Playing for Success was an initiative in England funded by the Department for Children, Schools and Families, which aimed to raise literacy, numeracy and ICT standards amongst demotivated KS2 and KS3 pupils by holding out-of-school-hours study support centres at football clubs and other sports grounds. The scheme began in 1997; government funding was withdrawn in 2011.

The scheme funded Study Support Centres which used the environment and medium of football, rugby union and other sports to help motivate pupils identified by their schools as being in need of a boost to help them get back up to speed in literacy, numeracy and information and communication technology. The centres were staffed by centre managers, who were qualified and experienced teachers, supported by higher education and further education students working as mentors.

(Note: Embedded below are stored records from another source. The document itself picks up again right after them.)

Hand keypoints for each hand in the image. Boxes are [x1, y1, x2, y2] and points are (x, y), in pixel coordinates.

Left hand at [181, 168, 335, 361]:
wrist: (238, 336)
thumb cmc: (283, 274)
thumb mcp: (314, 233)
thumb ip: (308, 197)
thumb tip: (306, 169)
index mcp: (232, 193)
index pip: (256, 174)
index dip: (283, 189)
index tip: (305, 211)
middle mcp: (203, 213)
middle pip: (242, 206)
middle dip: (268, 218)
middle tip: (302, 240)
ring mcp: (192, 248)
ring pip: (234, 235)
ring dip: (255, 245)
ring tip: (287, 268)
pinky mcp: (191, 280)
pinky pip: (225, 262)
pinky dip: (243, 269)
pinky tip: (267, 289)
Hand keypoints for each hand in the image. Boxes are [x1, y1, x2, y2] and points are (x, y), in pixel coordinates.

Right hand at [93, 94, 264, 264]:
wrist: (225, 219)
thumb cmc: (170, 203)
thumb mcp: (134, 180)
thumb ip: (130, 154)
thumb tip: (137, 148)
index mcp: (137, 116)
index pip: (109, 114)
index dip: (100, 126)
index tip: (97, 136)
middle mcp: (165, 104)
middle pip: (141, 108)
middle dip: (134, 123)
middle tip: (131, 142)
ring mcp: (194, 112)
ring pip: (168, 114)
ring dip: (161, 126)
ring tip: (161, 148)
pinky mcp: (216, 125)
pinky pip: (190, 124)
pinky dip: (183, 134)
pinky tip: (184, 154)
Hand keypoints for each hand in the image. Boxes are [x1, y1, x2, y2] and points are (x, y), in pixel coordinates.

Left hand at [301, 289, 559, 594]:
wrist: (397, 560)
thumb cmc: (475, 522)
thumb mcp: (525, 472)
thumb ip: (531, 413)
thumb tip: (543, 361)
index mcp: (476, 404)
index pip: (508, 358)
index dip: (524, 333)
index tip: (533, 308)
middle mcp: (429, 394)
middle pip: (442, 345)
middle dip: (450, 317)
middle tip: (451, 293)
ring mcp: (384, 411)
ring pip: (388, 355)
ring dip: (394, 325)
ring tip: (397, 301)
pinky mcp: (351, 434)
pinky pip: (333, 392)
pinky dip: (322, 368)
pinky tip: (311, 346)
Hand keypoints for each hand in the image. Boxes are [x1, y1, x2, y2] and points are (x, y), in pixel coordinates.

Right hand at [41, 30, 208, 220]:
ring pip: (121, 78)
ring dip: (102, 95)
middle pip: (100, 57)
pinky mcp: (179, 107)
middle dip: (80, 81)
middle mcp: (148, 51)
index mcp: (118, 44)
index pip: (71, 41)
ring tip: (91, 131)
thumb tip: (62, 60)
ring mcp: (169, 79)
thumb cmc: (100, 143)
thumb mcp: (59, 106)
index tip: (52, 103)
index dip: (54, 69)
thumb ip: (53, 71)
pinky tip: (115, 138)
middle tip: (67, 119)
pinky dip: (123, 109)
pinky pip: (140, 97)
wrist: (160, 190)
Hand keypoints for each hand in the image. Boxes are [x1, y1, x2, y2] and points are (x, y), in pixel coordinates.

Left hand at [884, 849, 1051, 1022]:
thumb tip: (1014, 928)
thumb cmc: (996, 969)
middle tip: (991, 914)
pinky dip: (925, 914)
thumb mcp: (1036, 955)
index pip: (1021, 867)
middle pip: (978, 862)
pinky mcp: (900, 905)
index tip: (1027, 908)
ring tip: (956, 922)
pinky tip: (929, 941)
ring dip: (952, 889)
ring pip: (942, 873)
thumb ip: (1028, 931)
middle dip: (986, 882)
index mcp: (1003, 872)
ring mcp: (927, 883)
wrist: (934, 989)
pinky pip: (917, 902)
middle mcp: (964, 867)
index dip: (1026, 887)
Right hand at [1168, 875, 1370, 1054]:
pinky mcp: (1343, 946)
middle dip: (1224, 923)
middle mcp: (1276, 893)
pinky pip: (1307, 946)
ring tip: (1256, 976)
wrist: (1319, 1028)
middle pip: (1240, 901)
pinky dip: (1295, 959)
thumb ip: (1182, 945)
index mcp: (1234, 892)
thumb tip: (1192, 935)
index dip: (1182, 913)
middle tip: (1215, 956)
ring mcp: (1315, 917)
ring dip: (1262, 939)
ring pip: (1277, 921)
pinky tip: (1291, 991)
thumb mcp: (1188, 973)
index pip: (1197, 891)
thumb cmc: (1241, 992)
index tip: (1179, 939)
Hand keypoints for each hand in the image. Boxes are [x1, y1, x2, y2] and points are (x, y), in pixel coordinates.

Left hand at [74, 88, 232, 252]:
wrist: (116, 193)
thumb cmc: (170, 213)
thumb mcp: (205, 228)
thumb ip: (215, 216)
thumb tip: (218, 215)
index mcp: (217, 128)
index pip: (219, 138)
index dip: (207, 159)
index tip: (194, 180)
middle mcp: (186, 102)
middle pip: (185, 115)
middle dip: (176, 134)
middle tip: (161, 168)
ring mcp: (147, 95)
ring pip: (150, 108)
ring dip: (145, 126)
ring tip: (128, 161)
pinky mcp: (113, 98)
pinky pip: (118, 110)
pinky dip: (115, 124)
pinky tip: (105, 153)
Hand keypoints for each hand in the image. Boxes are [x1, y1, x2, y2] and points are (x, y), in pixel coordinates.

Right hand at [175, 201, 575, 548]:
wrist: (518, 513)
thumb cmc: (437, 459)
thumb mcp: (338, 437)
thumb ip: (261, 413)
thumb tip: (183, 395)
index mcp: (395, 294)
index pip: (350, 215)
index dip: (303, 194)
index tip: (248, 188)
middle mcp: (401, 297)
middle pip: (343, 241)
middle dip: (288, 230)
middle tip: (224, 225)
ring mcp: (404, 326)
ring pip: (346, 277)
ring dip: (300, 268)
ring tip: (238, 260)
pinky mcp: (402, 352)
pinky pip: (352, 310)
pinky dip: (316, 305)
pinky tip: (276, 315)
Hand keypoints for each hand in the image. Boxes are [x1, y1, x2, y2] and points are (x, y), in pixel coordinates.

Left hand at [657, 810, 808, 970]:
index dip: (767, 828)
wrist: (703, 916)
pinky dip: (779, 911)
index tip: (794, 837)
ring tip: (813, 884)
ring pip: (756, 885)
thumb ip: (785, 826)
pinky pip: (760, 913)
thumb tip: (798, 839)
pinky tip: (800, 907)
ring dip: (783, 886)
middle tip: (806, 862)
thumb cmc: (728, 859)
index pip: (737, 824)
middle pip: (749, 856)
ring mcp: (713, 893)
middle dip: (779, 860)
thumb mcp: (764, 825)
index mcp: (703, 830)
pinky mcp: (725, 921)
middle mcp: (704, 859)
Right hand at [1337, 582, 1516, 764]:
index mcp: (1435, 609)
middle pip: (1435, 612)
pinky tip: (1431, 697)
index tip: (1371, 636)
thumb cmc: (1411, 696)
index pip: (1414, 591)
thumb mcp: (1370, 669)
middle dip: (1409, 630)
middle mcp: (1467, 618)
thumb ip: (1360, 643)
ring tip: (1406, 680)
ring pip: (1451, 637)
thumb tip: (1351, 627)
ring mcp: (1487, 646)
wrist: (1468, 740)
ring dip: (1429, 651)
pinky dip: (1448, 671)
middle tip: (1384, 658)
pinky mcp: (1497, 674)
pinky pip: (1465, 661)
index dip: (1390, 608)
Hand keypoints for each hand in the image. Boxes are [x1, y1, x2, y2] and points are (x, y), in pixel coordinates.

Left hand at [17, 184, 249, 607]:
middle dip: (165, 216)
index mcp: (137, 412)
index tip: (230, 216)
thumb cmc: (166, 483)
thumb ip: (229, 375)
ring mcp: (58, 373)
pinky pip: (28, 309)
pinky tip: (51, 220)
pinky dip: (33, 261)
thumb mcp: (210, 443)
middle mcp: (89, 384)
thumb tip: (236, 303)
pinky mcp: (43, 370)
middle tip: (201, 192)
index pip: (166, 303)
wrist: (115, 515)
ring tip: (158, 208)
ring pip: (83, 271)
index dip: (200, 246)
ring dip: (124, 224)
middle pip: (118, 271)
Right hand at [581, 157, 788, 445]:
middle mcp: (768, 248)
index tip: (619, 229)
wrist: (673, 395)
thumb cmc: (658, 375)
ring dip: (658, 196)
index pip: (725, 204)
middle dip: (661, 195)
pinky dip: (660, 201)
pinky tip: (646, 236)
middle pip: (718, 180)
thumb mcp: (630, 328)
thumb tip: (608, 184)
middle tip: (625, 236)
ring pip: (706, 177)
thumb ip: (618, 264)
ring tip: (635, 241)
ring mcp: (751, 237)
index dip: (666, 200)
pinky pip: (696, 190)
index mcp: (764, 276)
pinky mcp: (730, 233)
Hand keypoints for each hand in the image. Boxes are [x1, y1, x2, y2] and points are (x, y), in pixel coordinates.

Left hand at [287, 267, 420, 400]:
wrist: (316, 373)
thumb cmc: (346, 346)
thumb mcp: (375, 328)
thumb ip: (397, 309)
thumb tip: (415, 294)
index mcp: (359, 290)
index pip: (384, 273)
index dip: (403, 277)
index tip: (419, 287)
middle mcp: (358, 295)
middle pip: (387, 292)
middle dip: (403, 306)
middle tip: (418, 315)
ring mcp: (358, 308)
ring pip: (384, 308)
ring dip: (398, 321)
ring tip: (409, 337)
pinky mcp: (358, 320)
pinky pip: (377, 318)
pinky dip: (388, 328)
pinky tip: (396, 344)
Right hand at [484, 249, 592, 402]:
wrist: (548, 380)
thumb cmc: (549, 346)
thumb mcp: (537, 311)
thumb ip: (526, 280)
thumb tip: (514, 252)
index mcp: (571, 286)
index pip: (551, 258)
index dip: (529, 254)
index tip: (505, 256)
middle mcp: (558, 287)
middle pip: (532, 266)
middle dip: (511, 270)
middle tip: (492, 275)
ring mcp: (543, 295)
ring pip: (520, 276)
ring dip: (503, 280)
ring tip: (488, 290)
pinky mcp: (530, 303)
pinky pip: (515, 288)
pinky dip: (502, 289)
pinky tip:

The scheme started in 1997, when the Department for Education and Skills supported a small pilot which was held in FA Premier League clubs; it was extended to Division One clubs a couple of years later. This scheme was extended twice from 2004, through a partnership between the Football Foundation and the Department for Education and Skills. The extension saw new centres open around the country, mainly by involving other sports such as rugby union, rugby league, cricket, hockey, tennis, gymnastics, basketball, ice hockey, and horseracing. By January 2008, 162 clubs were involved with 159 centres, benefiting 210,00 pupils to date.

Funding was withdrawn in 2011 as part of the austerity measures implemented by the 2010 coalition government, in order to save £13.7m per year.

Study Support Centres 
In 2010, there were centres in all regions of England.